## WORK INSTRUCTIONS
Nothing but the lines from the one with "Page size: 2001x1125." through the end of the records below should be written out, and each must match word for word.

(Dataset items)
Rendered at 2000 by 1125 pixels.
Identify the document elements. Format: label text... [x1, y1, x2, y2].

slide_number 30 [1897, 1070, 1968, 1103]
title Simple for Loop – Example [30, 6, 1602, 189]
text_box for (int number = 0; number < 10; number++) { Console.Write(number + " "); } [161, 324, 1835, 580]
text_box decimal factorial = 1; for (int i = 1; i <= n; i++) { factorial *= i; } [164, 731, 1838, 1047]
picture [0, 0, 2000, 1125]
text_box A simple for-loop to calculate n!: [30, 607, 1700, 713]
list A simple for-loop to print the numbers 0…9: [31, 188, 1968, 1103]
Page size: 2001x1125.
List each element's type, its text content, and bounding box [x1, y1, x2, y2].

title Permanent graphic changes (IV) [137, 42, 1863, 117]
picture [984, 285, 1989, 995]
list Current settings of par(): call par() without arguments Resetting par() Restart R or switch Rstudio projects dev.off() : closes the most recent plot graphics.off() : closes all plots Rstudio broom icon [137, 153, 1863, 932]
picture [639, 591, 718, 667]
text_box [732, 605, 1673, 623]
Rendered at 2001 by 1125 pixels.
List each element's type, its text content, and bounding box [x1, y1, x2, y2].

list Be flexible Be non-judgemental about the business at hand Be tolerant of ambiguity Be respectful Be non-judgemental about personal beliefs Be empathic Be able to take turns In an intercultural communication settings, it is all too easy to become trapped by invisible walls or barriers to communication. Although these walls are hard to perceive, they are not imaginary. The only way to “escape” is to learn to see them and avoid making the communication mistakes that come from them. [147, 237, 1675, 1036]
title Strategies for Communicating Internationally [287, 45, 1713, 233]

## RESULT OF THIS TASK
Page size: 2001x1125.
List each element's type, its text content, and bounding box [x1, y1, x2, y2].

title Permanent graphic changes (IV) [137, 42, 1863, 117]
picture [984, 285, 1989, 995]
list Current settings of par(): call par() without arguments Resetting par() Restart R or switch Rstudio projects dev.off() : closes the most recent plot graphics.off() : closes all plots Rstudio broom icon [137, 153, 1863, 932]
picture [639, 591, 718, 667]
text_box [732, 605, 1673, 623]
Rendered at 2001 by 1125 pixels.
List each element's type, its text content, and bounding box [x1, y1, x2, y2].

list Be flexible Be non-judgemental about the business at hand Be tolerant of ambiguity Be respectful Be non-judgemental about personal beliefs Be empathic Be able to take turns In an intercultural communication settings, it is all too easy to become trapped by invisible walls or barriers to communication. Although these walls are hard to perceive, they are not imaginary. The only way to “escape” is to learn to see them and avoid making the communication mistakes that come from them. [147, 237, 1675, 1036]
title Strategies for Communicating Internationally [287, 45, 1713, 233]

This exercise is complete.